> Extract provided:
American novelist (born 1964)

Amor Towles (born 1964) is an American novelist known for his bestselling novels Rules of Civility (2011), A Gentleman in Moscow (2016), and The Lincoln Highway (2021). Towles began writing following a career in investment banking.

== Early life and education ==
Towles was born and raised in Boston, to Stokley Porter Towles, an investment banker at Brown Brothers Harriman and a philanthropist, and Holly Hollingsworth. His parents later divorced. He has a brother, Stokley Jr.; a sister, Kimbrough; and two stepbrothers. When Towles was 10 years old, he threw a bottle with a message into the Atlantic Ocean. Several weeks later, he received a letter from Harrison Salisbury, then managing editor of The New York Times, who had found the bottle. Towles and Salisbury corresponded for many years afterward.

Towles graduated from Yale University in 1987 with a Bachelor of Arts in English literature. He then attended Stanford University as a Scowcroft Fellow, receiving a Master of Arts in English in 1989. His M.A. thesis, entitled Temptations of Pleasure, was published in The Paris Review.

> Data section:
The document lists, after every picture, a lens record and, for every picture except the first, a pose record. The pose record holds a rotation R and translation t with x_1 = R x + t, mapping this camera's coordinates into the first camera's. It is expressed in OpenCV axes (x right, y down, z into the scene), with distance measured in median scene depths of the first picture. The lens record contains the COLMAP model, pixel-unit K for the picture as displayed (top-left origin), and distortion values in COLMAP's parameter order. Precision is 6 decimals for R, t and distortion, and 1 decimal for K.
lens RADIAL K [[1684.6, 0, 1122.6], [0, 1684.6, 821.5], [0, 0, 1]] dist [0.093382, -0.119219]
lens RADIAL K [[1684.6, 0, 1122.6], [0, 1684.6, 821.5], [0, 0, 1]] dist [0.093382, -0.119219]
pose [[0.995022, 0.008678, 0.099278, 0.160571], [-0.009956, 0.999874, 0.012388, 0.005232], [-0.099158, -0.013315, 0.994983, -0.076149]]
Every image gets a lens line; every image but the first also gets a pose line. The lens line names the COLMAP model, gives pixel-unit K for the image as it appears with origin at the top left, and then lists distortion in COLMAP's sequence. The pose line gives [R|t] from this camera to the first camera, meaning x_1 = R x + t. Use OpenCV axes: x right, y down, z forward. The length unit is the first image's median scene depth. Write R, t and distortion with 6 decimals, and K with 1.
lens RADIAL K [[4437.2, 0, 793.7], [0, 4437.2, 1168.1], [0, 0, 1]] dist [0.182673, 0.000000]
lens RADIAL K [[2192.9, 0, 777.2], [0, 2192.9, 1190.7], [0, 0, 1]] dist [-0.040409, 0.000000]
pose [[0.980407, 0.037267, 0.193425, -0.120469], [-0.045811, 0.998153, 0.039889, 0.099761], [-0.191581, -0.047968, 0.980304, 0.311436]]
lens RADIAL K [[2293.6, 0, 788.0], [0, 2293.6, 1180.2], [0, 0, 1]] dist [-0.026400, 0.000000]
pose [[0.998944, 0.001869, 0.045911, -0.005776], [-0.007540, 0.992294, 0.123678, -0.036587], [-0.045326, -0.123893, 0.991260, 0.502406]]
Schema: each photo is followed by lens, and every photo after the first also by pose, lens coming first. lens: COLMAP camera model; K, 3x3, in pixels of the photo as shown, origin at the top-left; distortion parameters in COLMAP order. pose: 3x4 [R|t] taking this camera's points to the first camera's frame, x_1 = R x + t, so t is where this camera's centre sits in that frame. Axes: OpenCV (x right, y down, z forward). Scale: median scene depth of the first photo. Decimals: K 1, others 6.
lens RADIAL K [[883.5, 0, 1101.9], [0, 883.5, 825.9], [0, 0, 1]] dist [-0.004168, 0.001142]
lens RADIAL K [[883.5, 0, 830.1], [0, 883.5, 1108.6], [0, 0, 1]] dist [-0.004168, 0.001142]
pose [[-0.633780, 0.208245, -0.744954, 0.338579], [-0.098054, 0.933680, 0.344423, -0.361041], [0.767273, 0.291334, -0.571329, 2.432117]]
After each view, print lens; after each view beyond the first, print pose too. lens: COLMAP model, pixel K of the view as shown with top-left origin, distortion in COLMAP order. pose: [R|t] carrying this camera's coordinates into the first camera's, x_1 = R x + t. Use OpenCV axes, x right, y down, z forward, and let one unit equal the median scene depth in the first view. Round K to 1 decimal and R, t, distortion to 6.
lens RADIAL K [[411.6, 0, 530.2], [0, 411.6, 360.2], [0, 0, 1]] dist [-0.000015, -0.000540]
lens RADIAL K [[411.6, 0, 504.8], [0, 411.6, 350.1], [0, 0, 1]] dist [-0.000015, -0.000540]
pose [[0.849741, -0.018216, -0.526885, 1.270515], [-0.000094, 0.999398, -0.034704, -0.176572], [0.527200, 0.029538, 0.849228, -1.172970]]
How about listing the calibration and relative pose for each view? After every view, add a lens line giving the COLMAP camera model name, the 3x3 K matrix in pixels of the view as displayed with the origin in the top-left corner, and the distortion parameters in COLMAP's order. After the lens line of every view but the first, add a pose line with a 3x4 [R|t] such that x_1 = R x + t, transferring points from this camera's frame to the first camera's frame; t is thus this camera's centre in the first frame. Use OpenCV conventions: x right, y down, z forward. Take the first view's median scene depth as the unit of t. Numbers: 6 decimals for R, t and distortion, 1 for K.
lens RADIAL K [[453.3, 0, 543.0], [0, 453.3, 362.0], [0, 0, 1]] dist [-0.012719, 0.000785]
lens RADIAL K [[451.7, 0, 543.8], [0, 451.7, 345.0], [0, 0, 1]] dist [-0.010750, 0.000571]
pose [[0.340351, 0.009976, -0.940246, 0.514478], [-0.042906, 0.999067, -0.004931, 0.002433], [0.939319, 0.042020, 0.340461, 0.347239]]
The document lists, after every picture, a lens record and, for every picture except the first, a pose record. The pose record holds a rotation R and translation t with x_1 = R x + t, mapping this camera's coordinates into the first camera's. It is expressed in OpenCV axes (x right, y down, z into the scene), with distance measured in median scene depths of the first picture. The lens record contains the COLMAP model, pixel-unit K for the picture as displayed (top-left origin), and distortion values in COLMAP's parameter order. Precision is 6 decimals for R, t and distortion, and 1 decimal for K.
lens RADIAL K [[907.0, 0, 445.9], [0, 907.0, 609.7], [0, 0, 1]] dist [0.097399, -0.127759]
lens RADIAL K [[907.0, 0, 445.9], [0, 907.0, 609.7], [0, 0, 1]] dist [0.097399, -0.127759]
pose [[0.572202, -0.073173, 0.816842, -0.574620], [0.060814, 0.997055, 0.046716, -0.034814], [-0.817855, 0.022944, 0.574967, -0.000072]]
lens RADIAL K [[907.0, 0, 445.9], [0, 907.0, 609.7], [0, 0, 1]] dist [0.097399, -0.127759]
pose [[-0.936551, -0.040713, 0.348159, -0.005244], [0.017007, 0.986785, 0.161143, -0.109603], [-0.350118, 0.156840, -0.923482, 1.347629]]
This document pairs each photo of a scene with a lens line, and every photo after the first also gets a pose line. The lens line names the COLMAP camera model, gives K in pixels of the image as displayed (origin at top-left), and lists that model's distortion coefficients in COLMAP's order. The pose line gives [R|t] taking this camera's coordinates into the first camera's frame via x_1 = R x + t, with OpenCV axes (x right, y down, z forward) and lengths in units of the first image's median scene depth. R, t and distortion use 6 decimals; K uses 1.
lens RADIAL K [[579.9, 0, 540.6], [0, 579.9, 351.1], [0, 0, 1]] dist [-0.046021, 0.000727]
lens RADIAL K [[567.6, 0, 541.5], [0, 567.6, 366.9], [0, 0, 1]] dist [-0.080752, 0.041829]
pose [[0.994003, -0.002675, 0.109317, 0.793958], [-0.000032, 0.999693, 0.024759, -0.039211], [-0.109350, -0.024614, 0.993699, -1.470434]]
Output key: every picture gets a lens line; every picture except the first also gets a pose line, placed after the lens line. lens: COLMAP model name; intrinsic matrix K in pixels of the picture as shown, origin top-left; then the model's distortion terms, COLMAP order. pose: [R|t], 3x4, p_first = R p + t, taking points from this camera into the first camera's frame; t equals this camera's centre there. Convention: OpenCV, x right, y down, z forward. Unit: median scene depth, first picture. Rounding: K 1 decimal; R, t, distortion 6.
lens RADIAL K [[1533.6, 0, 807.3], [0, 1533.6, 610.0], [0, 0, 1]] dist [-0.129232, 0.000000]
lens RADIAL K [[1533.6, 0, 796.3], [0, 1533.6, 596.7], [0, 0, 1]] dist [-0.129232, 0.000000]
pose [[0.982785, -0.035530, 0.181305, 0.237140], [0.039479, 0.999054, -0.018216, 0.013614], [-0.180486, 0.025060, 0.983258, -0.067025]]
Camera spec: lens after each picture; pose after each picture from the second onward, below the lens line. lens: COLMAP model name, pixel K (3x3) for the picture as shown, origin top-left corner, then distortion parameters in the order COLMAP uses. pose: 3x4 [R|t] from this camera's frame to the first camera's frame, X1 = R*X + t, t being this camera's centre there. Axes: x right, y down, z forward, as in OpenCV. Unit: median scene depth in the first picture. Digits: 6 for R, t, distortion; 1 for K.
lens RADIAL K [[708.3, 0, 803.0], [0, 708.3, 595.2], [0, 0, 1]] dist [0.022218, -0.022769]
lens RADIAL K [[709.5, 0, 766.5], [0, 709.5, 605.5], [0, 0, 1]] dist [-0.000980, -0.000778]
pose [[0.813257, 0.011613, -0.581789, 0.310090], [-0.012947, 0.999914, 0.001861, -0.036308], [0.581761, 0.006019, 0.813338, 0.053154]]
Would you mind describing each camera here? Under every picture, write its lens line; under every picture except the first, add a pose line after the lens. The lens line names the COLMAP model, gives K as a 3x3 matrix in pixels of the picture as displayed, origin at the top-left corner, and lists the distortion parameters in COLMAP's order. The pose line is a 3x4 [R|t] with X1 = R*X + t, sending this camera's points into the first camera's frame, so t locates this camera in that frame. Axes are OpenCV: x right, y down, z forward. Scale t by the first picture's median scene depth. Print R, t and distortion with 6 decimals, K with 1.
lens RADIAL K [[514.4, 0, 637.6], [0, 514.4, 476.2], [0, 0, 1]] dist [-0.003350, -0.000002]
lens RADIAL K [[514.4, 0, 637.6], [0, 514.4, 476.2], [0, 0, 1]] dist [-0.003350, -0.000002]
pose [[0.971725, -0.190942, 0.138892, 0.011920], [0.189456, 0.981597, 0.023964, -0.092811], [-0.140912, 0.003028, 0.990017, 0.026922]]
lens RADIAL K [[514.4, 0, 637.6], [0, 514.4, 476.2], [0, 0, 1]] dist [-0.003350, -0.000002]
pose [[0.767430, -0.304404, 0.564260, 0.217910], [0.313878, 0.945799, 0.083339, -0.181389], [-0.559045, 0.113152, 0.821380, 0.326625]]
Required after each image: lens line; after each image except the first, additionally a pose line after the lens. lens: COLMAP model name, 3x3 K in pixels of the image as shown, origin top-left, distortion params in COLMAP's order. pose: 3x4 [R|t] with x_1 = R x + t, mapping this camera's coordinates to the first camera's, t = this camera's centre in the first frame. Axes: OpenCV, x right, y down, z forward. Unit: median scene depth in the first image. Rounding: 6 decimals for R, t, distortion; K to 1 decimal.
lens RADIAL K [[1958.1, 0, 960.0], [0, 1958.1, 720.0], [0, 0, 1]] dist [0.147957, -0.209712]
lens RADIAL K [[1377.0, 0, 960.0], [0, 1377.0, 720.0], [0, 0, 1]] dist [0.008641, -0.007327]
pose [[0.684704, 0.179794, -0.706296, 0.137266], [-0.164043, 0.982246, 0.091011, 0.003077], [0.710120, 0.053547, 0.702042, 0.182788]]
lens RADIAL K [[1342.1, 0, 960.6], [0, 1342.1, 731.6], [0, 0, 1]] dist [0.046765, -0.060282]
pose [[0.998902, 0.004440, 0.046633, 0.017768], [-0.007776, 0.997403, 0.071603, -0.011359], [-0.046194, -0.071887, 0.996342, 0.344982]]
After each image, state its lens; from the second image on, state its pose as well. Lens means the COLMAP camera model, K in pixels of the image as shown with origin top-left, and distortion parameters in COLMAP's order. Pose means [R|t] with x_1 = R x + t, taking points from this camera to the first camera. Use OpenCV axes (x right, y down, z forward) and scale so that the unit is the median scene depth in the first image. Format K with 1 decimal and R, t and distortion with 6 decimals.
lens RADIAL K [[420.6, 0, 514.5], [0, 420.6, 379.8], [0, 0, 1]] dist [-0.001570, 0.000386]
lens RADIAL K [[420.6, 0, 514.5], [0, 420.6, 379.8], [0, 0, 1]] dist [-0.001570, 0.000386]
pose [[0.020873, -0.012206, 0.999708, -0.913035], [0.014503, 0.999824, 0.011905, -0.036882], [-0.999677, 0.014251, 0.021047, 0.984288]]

> Tasks to complete:
A: In the biography of Amor Towles, who found the bottle with a message that Towles threw into the Atlantic Ocean?
B: List every novel by Towles that the biography of Amor Towles names, with its year.

> Per-task outputs:
A: Harrison Salisbury, then managing editor of The New York Times, found it.

B:
- Rules of Civility (2011)
- A Gentleman in Moscow (2016)
- The Lincoln Highway (2021)